You can use malloc() to dynamically allocate the buffer for each string and copy to that buffer:
strs[i] = malloc(strlen("foo") + 1);
strcpy(strs[i], "foo");
BTW,
char (*a[2])[14];
Declares a as a 2-element array of pointers to 14-element arrays of char.
First: you cannot define an array size with a variable. I mean: char buf[variable]; doesn't work.
You have to do like this:
char **buf;
buf = malloc(sizeof(char) * number_of_strings);
if (buf == NULL)
return (MALLOC_ERROR);
Or with a macro like this:
// in your header file
#define BUF_SIZE 12
// in your .c file
char *buf[BUF_SIZE];
Then you also have to malloc the 2nd dimension of your array. For example :
int i;
i = 0
while (buf[i])
{
buf[i] = malloc(sizeof(char) * string_length);
if (buf[i] == NULL)
return (MALLOC_ERROR);
i++;
}
And don't forget to free all dimensions of your array.
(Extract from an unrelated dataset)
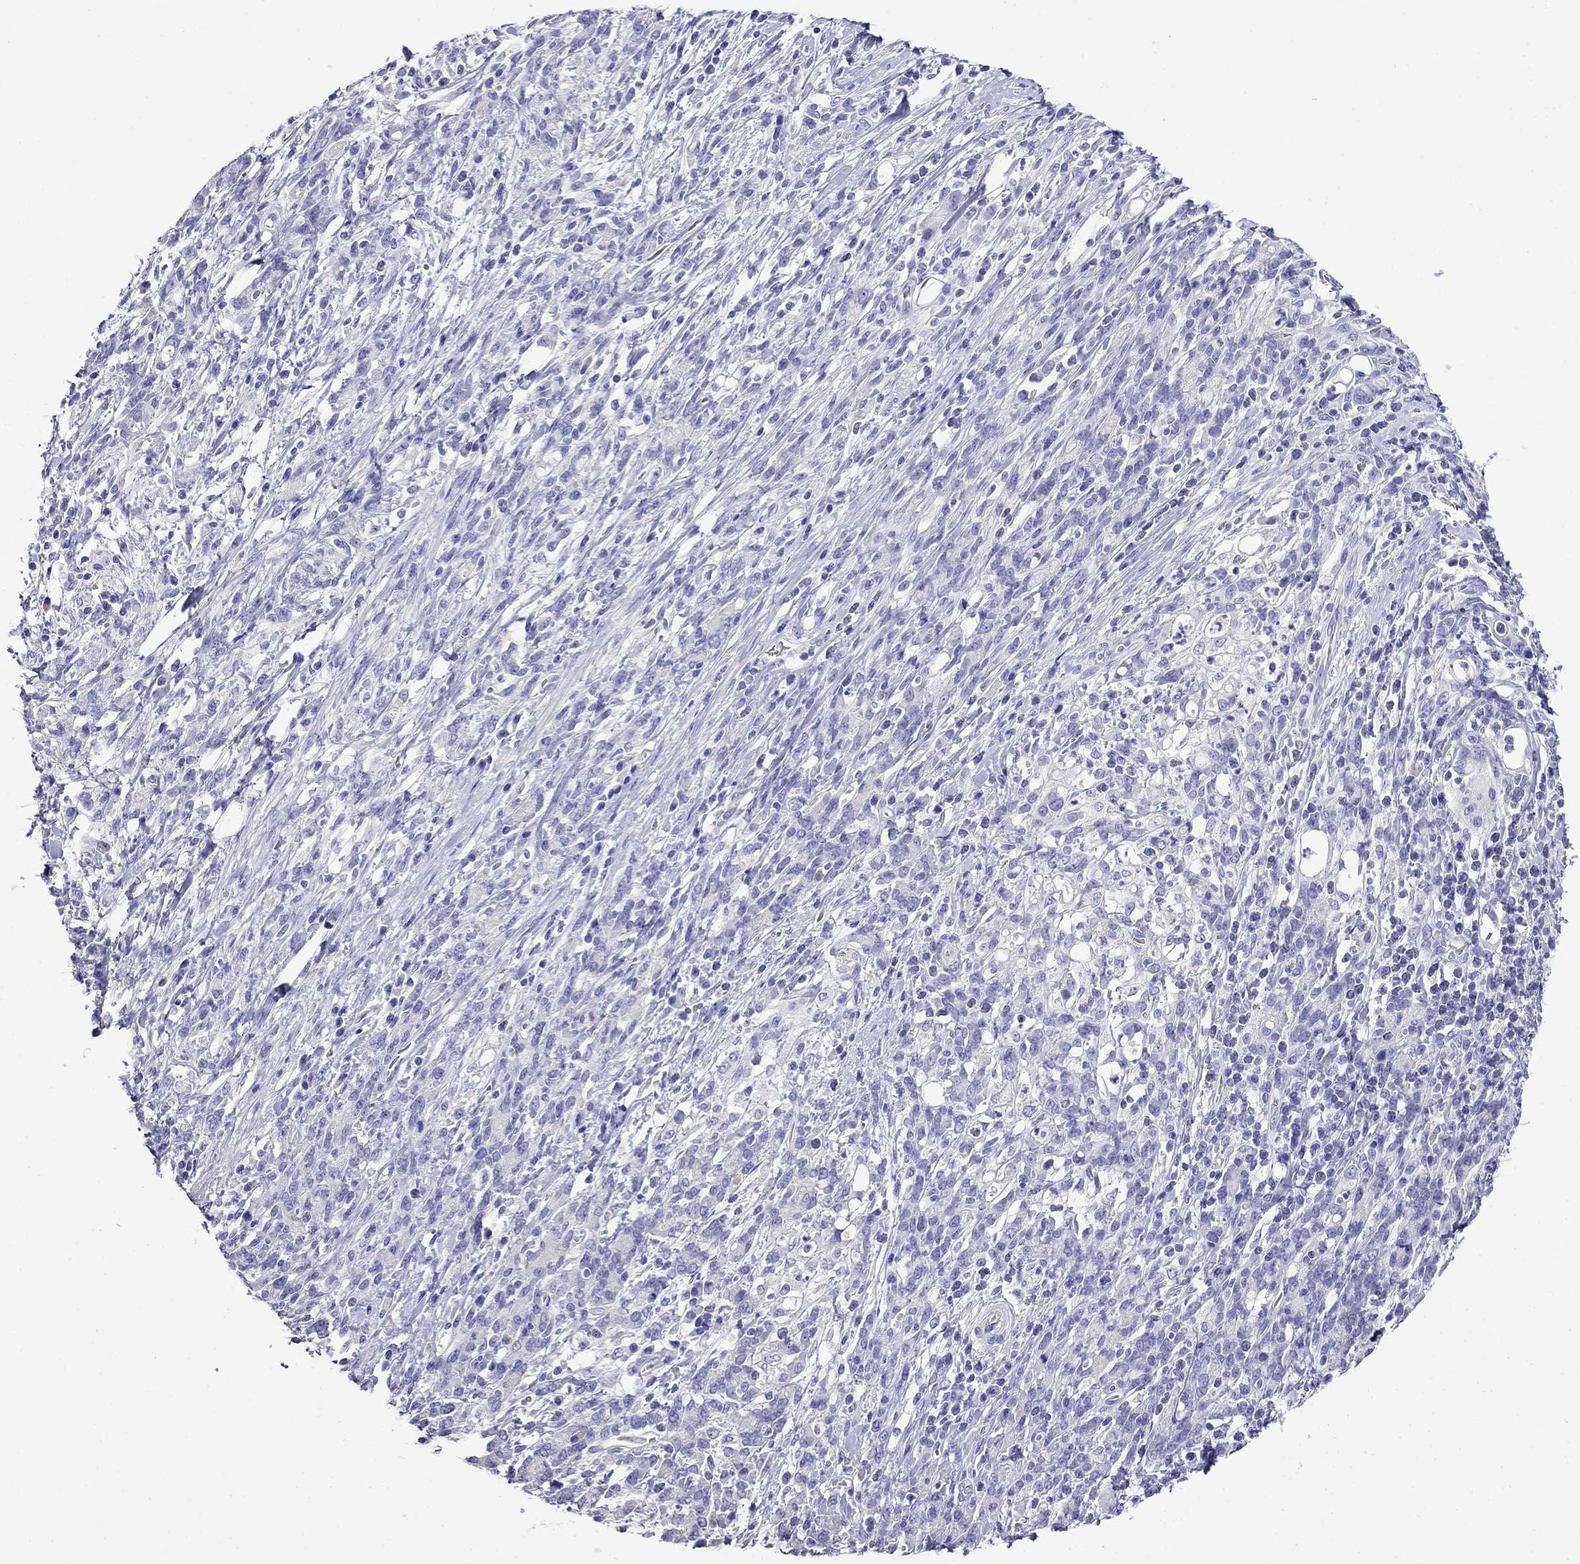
{"staining": {"intensity": "negative", "quantity": "none", "location": "none"}, "tissue": "stomach cancer", "cell_type": "Tumor cells", "image_type": "cancer", "snomed": [{"axis": "morphology", "description": "Adenocarcinoma, NOS"}, {"axis": "topography", "description": "Stomach"}], "caption": "Tumor cells are negative for protein expression in human stomach cancer. (DAB immunohistochemistry (IHC) with hematoxylin counter stain).", "gene": "MYO15A", "patient": {"sex": "female", "age": 57}}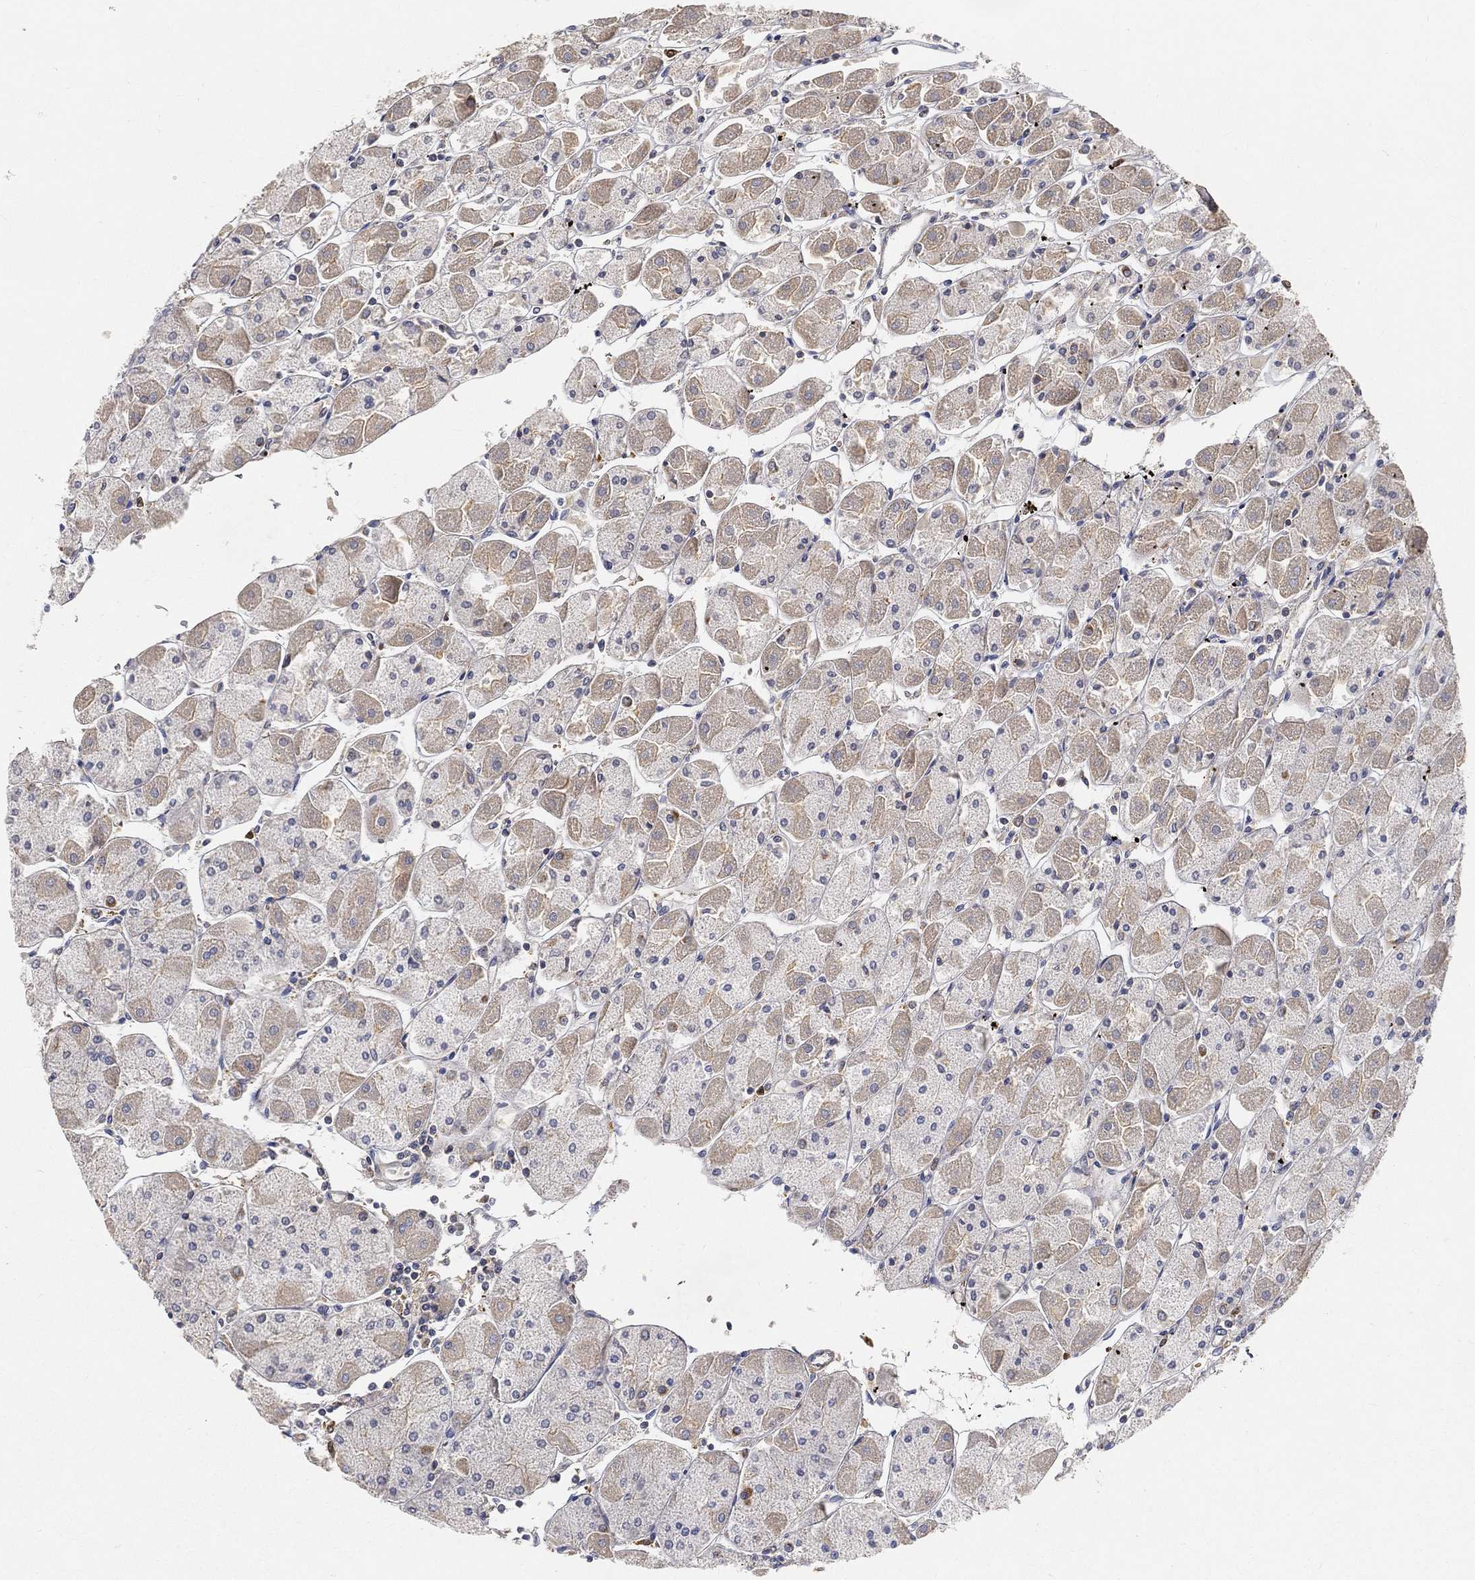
{"staining": {"intensity": "moderate", "quantity": "25%-75%", "location": "cytoplasmic/membranous"}, "tissue": "stomach", "cell_type": "Glandular cells", "image_type": "normal", "snomed": [{"axis": "morphology", "description": "Normal tissue, NOS"}, {"axis": "topography", "description": "Stomach"}], "caption": "Moderate cytoplasmic/membranous staining is identified in approximately 25%-75% of glandular cells in normal stomach.", "gene": "CTSL", "patient": {"sex": "male", "age": 70}}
An array of arrays is the way to go.
// Array of size 5 (Don't forget to free!)
char **arrayOfStrings = malloc(5*sizeof(char*));
char *aString = "Hi";
arrayOfStrings[0] = aString;
//Literals work too
arrayOfStrings[1] = "Hallo";
aString = "Ahoy";
arrayOfStrings[2] = aString;
ArrayOfStrings values at end: Hi | Hallo | Ahoy | | |